Second, China’s aggression on its own tech startups including pulling down scheduled public issues on the global capital markets, placing government nominees on the Boards of their Unicorns who don’t “behave” as per the Government diktat are a blessing in disguise for Indian startups for much of the venture funds is seeking an alternate home and India emerges as a natural choice. China could potentially do a U-turn and start molly codling its startups again, but that seems to be a trifle far away.

Starting March 1, the Chinese government will go after the secret sauce driving China’s Unicorns namely their algorithms. No Algorithm can violate China’s laws, and news aggregators need to obtain a license from the Government, startups need to inform users about the basis and purpose of their recommendation engines and will allow users to opt-out of recommendation engines or other tags. The question on which the jury is still out is on how many of the algos will the government actually be able to access, how they will evaluate and use it, and in what ways will they control it, if at all they can get to the bottom of it.

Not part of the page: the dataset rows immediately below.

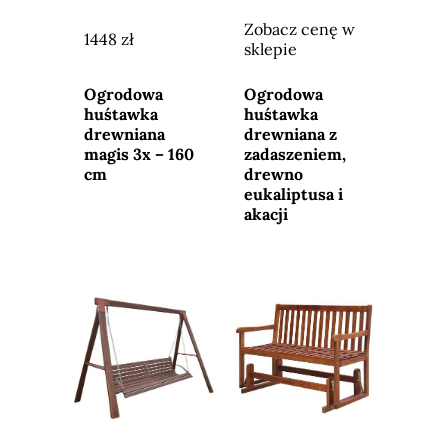
Zobacz cenę w
1448 zł
sklepie
Przejdź do
Przejdź do
sklepu
sklepu
Ogrodowa
Ogrodowa
huśtawka
huśtawka
drewniana
drewniana z
magis 3x – 160
zadaszeniem,
cm
drewno
eukaliptusa i
akacji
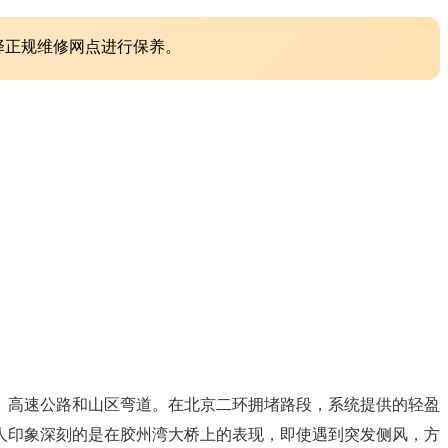
择正规维修网点进行保养。
路、高速公路和山区弯道。在北京二环拥堵路段，系统提供的轻盈
人印象深刻的是在胶州湾大桥上的表现，即使遇到突发侧风，方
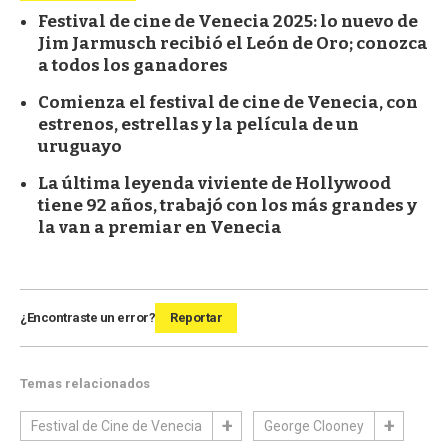
Festival de cine de Venecia 2025: lo nuevo de
Jim Jarmusch recibió el León de Oro; conozca
a todos los ganadores
Comienza el festival de cine de Venecia, con
estrenos, estrellas y la película de un
uruguayo
La última leyenda viviente de Hollywood
tiene 92 años, trabajó con los más grandes y
la van a premiar en Venecia
¿Encontraste un error?
Reportar
Temas relacionados
Festival de Cine de Venecia
George Clooney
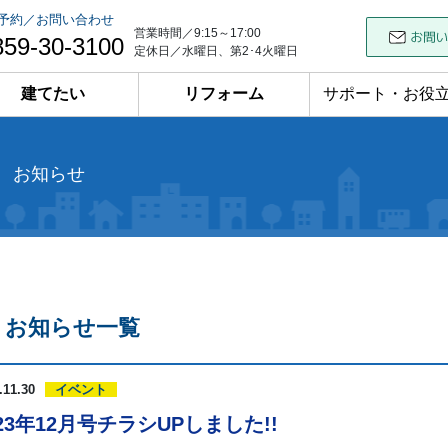
予約／お問い合わせ
営業時間／9:15～17:00
859-30-3100
定休日／水曜日、第2･4火曜日
建てたい
リフォーム
サポート・お役
お知らせ
お知らせ一覧
.11.30
イベント
023年12月号チラシUPしました!!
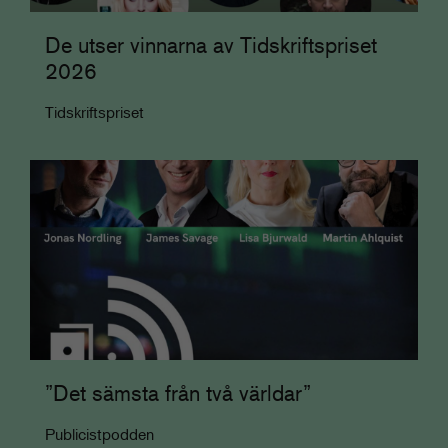
De utser vinnarna av Tidskriftspriset
2026
Tidskriftspriset
”Det sämsta från två världar”
Publicistpodden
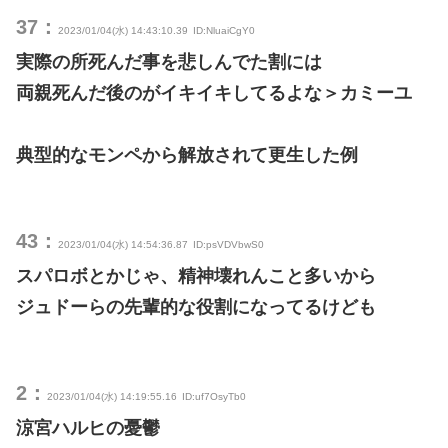
37：
2023/01/04(水) 14:43:10.39
ID:NluaiCgY0
実際の所死んだ事を悲しんでた割には
両親死んだ後のがイキイキしてるよな＞カミーユ
典型的なモンペから解放されて更生した例
43：
2023/01/04(水) 14:54:36.87
ID:psVDVbwS0
スパロボとかじゃ、精神壊れんこと多いから
ジュドーらの先輩的な役割になってるけども
2：
2023/01/04(水) 14:19:55.16
ID:uf7OsyTb0
涼宮ハルヒの憂鬱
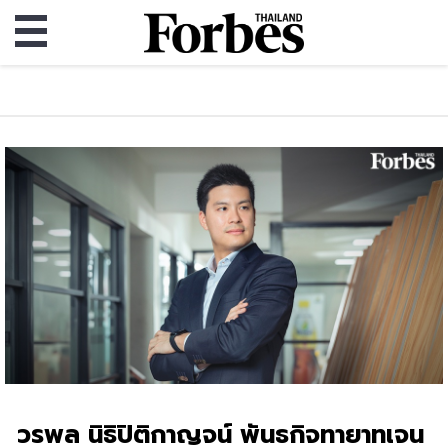
วรพล นิธิปิติกาญจน์ พันธกิจทายาทเจน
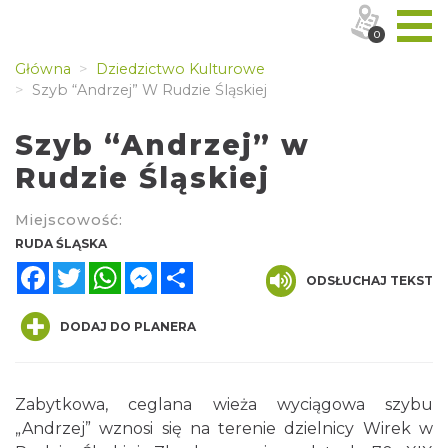
0
Główna
Dziedzictwo Kulturowe
Szyb “Andrzej” W Rudzie Śląskiej
Szyb “Andrzej” w
Rudzie Śląskiej
Miejscowość:
RUDA ŚLĄSKA
Facebook
Twitter
WhatsApp
Messenger
Share
ODSŁUCHAJ TEKST
DODAJ DO PLANERA
Zabytkowa, ceglana wieża wyciągowa szybu
„Andrzej” wznosi się na terenie dzielnicy Wirek w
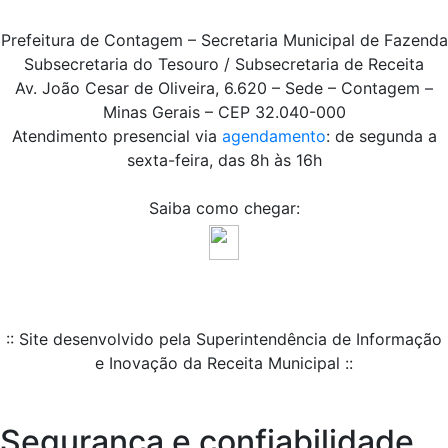
Prefeitura de Contagem – Secretaria Municipal de Fazenda
Subsecretaria do Tesouro / Subsecretaria de Receita
Av. João Cesar de Oliveira, 6.620 – Sede – Contagem –
Minas Gerais – CEP 32.040-000
Atendimento presencial via
agendamento
: de segunda a
sexta-feira, das 8h às 16h
Saiba como chegar:
:: Site desenvolvido pela Superintendência de Informação
e Inovação da Receita Municipal ::
Segurança e confiabilidade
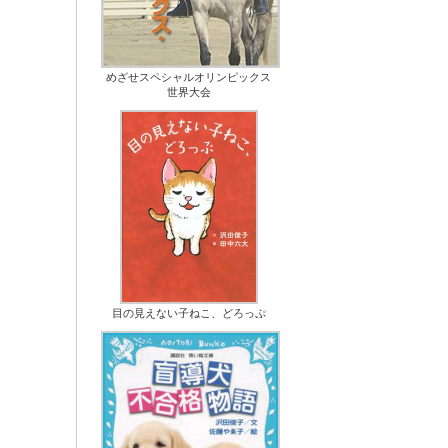
めざせスペシャルオリンピックス
世界大会
目の見えない子ねこ、どろっぷ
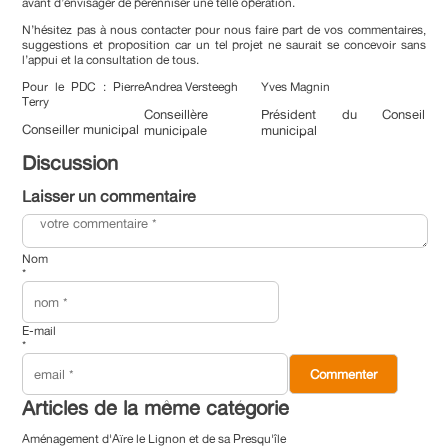
avant d’envisager de pérenniser une telle opération.
N’hésitez pas à nous contacter pour nous faire part de vos commentaires,
suggestions et proposition car un tel projet ne saurait se concevoir sans
l’appui et la consultation de tous.
Pour le PDC : Pierre
Andrea Versteegh
Yves Magnin
Terry
Conseillère
Président du Conseil
Conseiller municipal
municipale
municipal
Discussion
Laisser un commentaire
Nom
*
E-mail
*
Articles de la même catégorie
Aménagement d'Aïre le Lignon et de sa Presqu'île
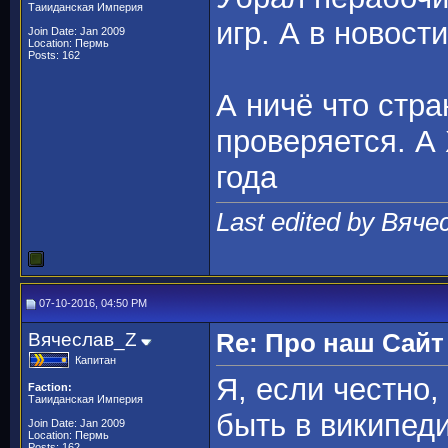
Таииданская Империя
игр. А в новост
Join Date: Jan 2009
Location: Пермь
Posts: 162
А ничё что стра
проверяется. А
года
Last edited by Вяче
07-10-2016, 04:50 PM
Вячеслав_Z
Re: Про наш Сайт
Капитан
Я, если честно
Faction:
Таииданская Империя
быть в википеди
Join Date: Jan 2009
Location: Пермь
Posts: 162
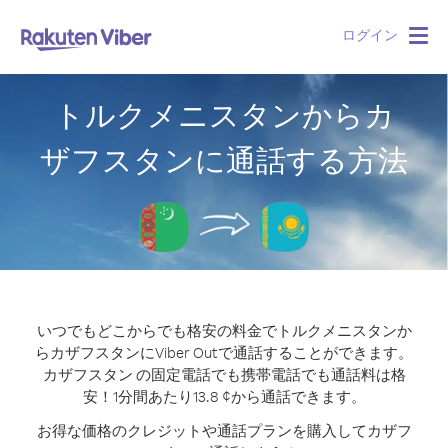
ログイン
Togg
navig
トルクメニスタンからカ
ザフスタンに通話する方法
いつでもどこからでも格安の料金でトルクメニスタンか
らカザフスタンにViber Outで通話することができます。
カザフスタン の固定電話でも携帯電話でも通話料は格
安！1分間あたり13.8 ¢から通話できます。
お得な価格のクレジットや通話プランを購入してカザフ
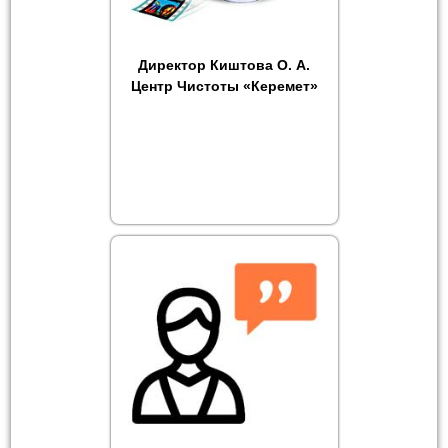
Директор Киштова О. А.
Центр Чистоты «Керемет»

Lastly, there are perpetual whispers — some backed with evidence, some anecdotal — on the many startups and entrepreneurs who are taking their investors for a ride, sometimes in collusion with the investor’s man on the ground. Many tales of side payments and kickbacks do the rounds, even with the most marquee respected names, where inflated valuations (often difficult to justify or even discern) happen, with perfectly tailored due diligence reports done by some of the top consulting firms, all to cover up a hollow hole within. Indian entrepreneurs need to get their act together so that the wheat and the chaff can be clearly seen, and genuine brilliant entrepreneurs don’t suffer due to a few black sheep amongst them.

India’s startups enter 2022 from a position of strength. They have a red carpet out for them and can have the world at their feet, provided they focus on building sustainable, profitable companies, ethically and not build it on a foundation of bluff or fluff or lies or by monetizing hate or other dubious content, all of which are not just detrimental to them individually but to India’s startups ecosystem, as a whole.